TEXTO PARA REVISIÓN -

----

Miradas
Lunes 15 de Octubre de 2018

Cuando la broza no es salud

La prestación de servicios que brinda la Municipalidad de Paraná volvió a ser blanco de numerosas críticas por parte de vecinos. La falta de mantenimiento de las calles con broza, algunas en un estado de preocupante deterioro, reveló que el destino de la obra pública pocas veces se distribuye con la equidad adecuada y atendiendo las necesidades básicas de los habitantes. La problemática barrial no es nueva, ya que afecta de la misma manera a vecinales que se fueron asentando en los últimos años y a aquellas con una importante tradición dentro de la ciudad. Está claro que el crecimiento demográfico de la población no estuvo acompañado de una adecuada planificación urbana, y que dichas demandas de mejora de infraestructura vial no vienen siendo contempladas en los sucesivos presupuestos.

----

EXTRACTOS DE DATOS -
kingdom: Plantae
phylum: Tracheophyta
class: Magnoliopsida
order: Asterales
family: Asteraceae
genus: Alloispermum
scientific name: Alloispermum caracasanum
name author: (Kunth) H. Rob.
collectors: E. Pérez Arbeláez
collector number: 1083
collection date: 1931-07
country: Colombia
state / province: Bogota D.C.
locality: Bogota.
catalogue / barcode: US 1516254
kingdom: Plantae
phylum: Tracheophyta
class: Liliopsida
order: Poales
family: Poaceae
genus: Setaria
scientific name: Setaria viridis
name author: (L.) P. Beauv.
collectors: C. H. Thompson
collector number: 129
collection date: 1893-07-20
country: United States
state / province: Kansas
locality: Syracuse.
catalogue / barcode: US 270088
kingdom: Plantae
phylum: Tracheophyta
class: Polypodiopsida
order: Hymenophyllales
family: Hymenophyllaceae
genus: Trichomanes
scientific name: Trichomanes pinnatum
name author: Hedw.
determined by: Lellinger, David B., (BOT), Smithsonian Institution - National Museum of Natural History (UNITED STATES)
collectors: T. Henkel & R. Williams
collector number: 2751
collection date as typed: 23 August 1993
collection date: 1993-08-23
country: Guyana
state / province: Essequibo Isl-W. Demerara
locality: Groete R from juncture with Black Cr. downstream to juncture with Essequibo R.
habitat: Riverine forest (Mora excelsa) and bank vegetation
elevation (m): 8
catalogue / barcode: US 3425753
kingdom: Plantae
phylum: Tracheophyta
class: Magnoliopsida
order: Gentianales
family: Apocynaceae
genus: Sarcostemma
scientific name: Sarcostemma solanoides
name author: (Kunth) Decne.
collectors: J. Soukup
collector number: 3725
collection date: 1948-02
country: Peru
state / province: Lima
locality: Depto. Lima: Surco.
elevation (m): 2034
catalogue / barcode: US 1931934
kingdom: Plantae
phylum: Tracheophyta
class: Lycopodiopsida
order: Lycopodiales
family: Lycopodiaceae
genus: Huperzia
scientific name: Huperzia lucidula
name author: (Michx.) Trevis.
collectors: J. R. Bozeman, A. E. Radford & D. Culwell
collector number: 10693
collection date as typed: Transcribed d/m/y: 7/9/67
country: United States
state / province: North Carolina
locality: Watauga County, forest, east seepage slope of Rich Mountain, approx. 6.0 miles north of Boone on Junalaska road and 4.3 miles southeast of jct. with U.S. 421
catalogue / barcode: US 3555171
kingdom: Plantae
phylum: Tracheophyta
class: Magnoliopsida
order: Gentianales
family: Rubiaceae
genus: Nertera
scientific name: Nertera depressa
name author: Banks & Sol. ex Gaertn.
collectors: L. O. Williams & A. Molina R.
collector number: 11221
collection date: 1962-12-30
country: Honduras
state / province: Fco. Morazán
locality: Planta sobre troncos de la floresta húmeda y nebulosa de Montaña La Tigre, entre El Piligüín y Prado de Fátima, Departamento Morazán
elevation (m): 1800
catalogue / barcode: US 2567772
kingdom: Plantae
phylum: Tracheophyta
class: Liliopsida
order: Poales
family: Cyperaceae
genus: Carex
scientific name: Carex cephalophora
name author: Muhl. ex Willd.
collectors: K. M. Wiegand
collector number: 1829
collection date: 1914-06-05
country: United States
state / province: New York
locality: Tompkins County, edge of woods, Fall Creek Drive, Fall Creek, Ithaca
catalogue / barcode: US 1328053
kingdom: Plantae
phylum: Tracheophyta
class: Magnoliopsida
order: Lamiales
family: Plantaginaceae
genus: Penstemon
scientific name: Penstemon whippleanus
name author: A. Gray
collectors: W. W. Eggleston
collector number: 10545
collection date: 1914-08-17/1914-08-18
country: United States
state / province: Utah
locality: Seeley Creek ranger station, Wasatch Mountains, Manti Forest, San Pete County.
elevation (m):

----

ACCIONES REQUERIDAS -
- a) Según el texto sobre las calles de broza de Paraná, ¿qué institución presta los servicios que recibieron críticas de los vecinos?
- b) Indique si cada afirmación concuerda con el texto sobre las calles de broza de Paraná y cite las palabras que lo determinan: (i) la problemática afecta solo a las vecinales asentadas en los últimos años; (ii) el crecimiento demográfico no estuvo acompañado de una adecuada planificación urbana; (iii) la problemática barrial es reciente.
- c) Retome el texto sobre las calles de broza de Paraná a continuación de su última oración.

LISTA DE RESPUESTAS -
- a) La Municipalidad de Paraná.

- b)
(i) No: "afecta de la misma manera a vecinales que se fueron asentando en los últimos años y a aquellas con una importante tradición dentro de la ciudad".
(ii) Sí: "el crecimiento demográfico de la población no estuvo acompañado de una adecuada planificación urbana".
(iii) No: "La problemática barrial no es nueva".

- c)
Las pruebas están a la vista y en el cuerpo de los damnificados: personas que nunca habían tenido problemas respiratorios están condenadas a tener que afrontar tratamientos de largo aliento con medicamentos a raíz del aire contaminado que respiran todos los días. El caso de Raúl Ricardo López, vecino de Los Jacarandaes del Aeropuerto, puede ser el de cualquier otro paranaense. A puro sacrificio accedió a la casa propia a través del programa Procrear en un loteo ubicado en la intersección de Ricardo Balbín y Enrique Mihura, que desde ese momento quedó bautizado como los Jacarandaes del Aeropuerto, según reflejó en un artículo UNO. Pero el sueño se transformó en pesadilla cuando junto a su familia tomaron conciencia del problema que significaba la permanente presencia en su vida cotidiana de la broza, ese polvillo blanco que se deposita en las plantas, en la ropa, en los vehículos y que causa el mismo daño que el tabaco del cigarrillo. Su caso además fue reflejado por varios medios de comunicación, al igual que su desesperación por la falta de respuestas de las autoridades políticas.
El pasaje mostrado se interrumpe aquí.